Governments are urged to provide these personnel with the necessary support, such as exemptions from national travel or movement restrictions, to allow them to join or leave ships and to transit through national territories (for example to an airport) for repatriation. They must also ensure these personnel have access to emergency medical treatment and, if necessary, facilitate emergency repatriation.

Governments and national authorities should ensure that all visiting merchant ships continue to have access to berths in port and terminals and do everything possible to allow crew changes to happen. They are strongly encouraged to implement a series of protocols, which set out general measures and procedures designed to ensure that ship crew changes can take place safely during the COVID-19 pandemic.

7. Why is the keyworker designation so important?

This keyworker designation will ensure that seafarers are exempted from travel restrictions and are able to travel to and from ships – a key element in allowing crew changes to take place.

Crew changes are not only essential for the health and wellbeing of seafarers themselves, but they are also vital to ensure commercial ships can continue to carry essential goods safely and without unnecessary interruptions.

8. Should the keyworker designation also apply to seafarers onboard cruise ships?

Yes, IMO’s calls for seafarers to be designated as key workers include cruise ships crew. All seafarers and marine personal are considered essential workers by IMO, regardless of the type of ship they work on. IMO urges governments and national authorities to ensure seafarers working on cruise ships are entitled to the same exemptions as other essential workers, such as permissions for transit and travel.
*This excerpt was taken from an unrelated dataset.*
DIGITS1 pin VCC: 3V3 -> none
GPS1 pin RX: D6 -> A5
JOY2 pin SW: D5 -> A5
Cruise ships have faced particular challenges, with much larger numbers of people on board (both seafarers and passengers) compared to cargo ships. They may have thousands of passengers and crew, while even the biggest cargo ships may only have some 20 crew on board.

9. Which countries have designated seafarers as key workers?
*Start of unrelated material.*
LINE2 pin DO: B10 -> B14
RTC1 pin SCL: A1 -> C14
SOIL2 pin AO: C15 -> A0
As of mid-June 2020, these are: Bahamas, Barbados, Brazil, Canada, Chile, France, Gabon, Georgia, Germany, Ghana, Hong Kong (China), Japan, Korea, Liberia, Moldova, Montenegro, New Zealand, Nigeria, Norway, Panama, Philippines, Romania, Singapore, South Africa, Spain, Thailand, the United Arab Emirates and the United Kingdom.

Many more countries may have designated seafarers as key workers without reporting it to IMO.
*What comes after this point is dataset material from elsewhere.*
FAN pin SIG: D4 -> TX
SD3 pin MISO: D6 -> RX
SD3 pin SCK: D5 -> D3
10. How can crew changes and repatriation take place safely?

IMO has endorsed a set of step-by-step protocols which set out general measures and procedures designed to ensure that crew changes can take place safely during the COVID-19 pandemic. These protocols have been drawn up by a broad cross-section of global industry associations representing various sectors of the maritime transport industry.

The protocols advice on safe procedures for joining ships as well as leaving ships and repatriation. They cover everything from provision of personal protective equipment (PPE), COVID-19 testing, social distancing, hygiene precautions, temperature checking, temporary accommodation and proposals for designated lanes at airports for seafarers, to name only a few. They also include requirements for shipping companies and recommendations to governments, maritime administrations and other relevant national authorities such as health, customs, immigration, border control, seaport and civil aviation authorities.

11. What does international law say about the right of seafarers to be repatriated?

Regulation 2.5 of ILO’s Maritime Labour Convention (MLC) states that seafarers have a right to be repatriated at the end of their contracts. Under the MLC, flag States have a responsibility towards the right of seafarers to be repatriated and port States have an obligation to facilitate such repatriation as well as the replacement of seafarers. ILO has indicated that these obligations must be respected during the pandemic without prejudice for the need to take measures to prevent contagion.

ILO’s 2006 Maritime Labour Convention (MLC) states that the maximum continuous period a seafarer should serve on board a vessel without leave is 11 months. This period may be exceeded in situations of “force majeure”, but any extension must be accompanied by appropriate safeguards to avoid any abuse and protect seafarers’ rights.